- Work order
Can you return every line of the data below word for word, with no changes?

- Data listing
[Start of section]
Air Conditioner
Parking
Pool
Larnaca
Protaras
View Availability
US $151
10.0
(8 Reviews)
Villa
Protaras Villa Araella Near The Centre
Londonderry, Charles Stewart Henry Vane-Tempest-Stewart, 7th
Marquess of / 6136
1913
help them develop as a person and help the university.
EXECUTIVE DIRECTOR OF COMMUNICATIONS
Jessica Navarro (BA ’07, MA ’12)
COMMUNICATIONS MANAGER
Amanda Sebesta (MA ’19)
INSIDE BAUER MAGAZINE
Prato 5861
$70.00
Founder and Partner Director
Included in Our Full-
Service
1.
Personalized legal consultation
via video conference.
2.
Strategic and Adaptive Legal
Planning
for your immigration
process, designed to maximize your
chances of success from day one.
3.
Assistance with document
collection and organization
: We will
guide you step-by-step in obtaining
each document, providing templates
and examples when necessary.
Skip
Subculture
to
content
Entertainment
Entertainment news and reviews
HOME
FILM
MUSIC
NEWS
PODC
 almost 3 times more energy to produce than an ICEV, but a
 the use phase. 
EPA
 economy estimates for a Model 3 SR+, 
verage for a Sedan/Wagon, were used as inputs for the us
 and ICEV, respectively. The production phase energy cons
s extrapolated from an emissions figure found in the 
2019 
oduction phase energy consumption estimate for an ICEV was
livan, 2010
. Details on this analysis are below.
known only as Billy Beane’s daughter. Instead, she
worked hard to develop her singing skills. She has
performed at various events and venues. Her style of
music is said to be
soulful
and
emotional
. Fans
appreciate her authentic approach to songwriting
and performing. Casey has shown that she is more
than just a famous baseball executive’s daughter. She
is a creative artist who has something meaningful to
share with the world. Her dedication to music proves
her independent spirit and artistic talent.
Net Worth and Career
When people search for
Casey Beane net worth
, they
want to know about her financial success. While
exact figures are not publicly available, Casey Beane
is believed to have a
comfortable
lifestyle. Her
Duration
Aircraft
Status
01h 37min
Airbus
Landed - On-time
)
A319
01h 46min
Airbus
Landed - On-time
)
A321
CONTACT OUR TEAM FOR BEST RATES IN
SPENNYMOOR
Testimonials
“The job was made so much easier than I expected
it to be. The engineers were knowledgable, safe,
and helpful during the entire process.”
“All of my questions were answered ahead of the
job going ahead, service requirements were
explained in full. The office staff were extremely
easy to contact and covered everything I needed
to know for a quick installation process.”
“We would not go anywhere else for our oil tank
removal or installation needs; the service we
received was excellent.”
[End of section]
- Solution for this task
Air Conditioner
Parking
Pool
Larnaca
Protaras
View Availability
US $151
10.0
(8 Reviews)
Villa
Protaras Villa Araella Near The Centre
Londonderry, Charles Stewart Henry Vane-Tempest-Stewart, 7th
Marquess of / 6136
1913
help them develop as a person and help the university.
EXECUTIVE DIRECTOR OF COMMUNICATIONS
Jessica Navarro (BA ’07, MA ’12)
COMMUNICATIONS MANAGER
Amanda Sebesta (MA ’19)
INSIDE BAUER MAGAZINE
Prato 5861
$70.00
Founder and Partner Director
Included in Our Full-
Service
1.
Personalized legal consultation
via video conference.
2.
Strategic and Adaptive Legal
Planning
for your immigration
process, designed to maximize your
chances of success from day one.
3.
Assistance with document
collection and organization
: We will
guide you step-by-step in obtaining
each document, providing templates
and examples when necessary.
Skip
Subculture
to
content
Entertainment
Entertainment news and reviews
HOME
FILM
MUSIC
NEWS
PODC
 almost 3 times more energy to produce than an ICEV, but a
 the use phase. 
EPA
 economy estimates for a Model 3 SR+, 
verage for a Sedan/Wagon, were used as inputs for the us
 and ICEV, respectively. The production phase energy cons
s extrapolated from an emissions figure found in the 
2019 
oduction phase energy consumption estimate for an ICEV was
livan, 2010
. Details on this analysis are below.
known only as Billy Beane’s daughter. Instead, she
worked hard to develop her singing skills. She has
performed at various events and venues. Her style of
music is said to be
soulful
and
emotional
. Fans
appreciate her authentic approach to songwriting
and performing. Casey has shown that she is more
than just a famous baseball executive’s daughter. She
is a creative artist who has something meaningful to
share with the world. Her dedication to music proves
her independent spirit and artistic talent.
Net Worth and Career
When people search for
Casey Beane net worth
, they
want to know about her financial success. While
exact figures are not publicly available, Casey Beane
is believed to have a
comfortable
lifestyle. Her
Duration
Aircraft
Status
01h 37min
Airbus
Landed - On-time
)
A319
01h 46min
Airbus
Landed - On-time
)
A321
CONTACT OUR TEAM FOR BEST RATES IN
SPENNYMOOR
Testimonials
“The job was made so much easier than I expected
it to be. The engineers were knowledgable, safe,
and helpful during the entire process.”
“All of my questions were answered ahead of the
job going ahead, service requirements were
explained in full. The office staff were extremely
easy to contact and covered everything I needed
to know for a quick installation process.”
“We would not go anywhere else for our oil tank
removal or installation needs; the service we
received was excellent.”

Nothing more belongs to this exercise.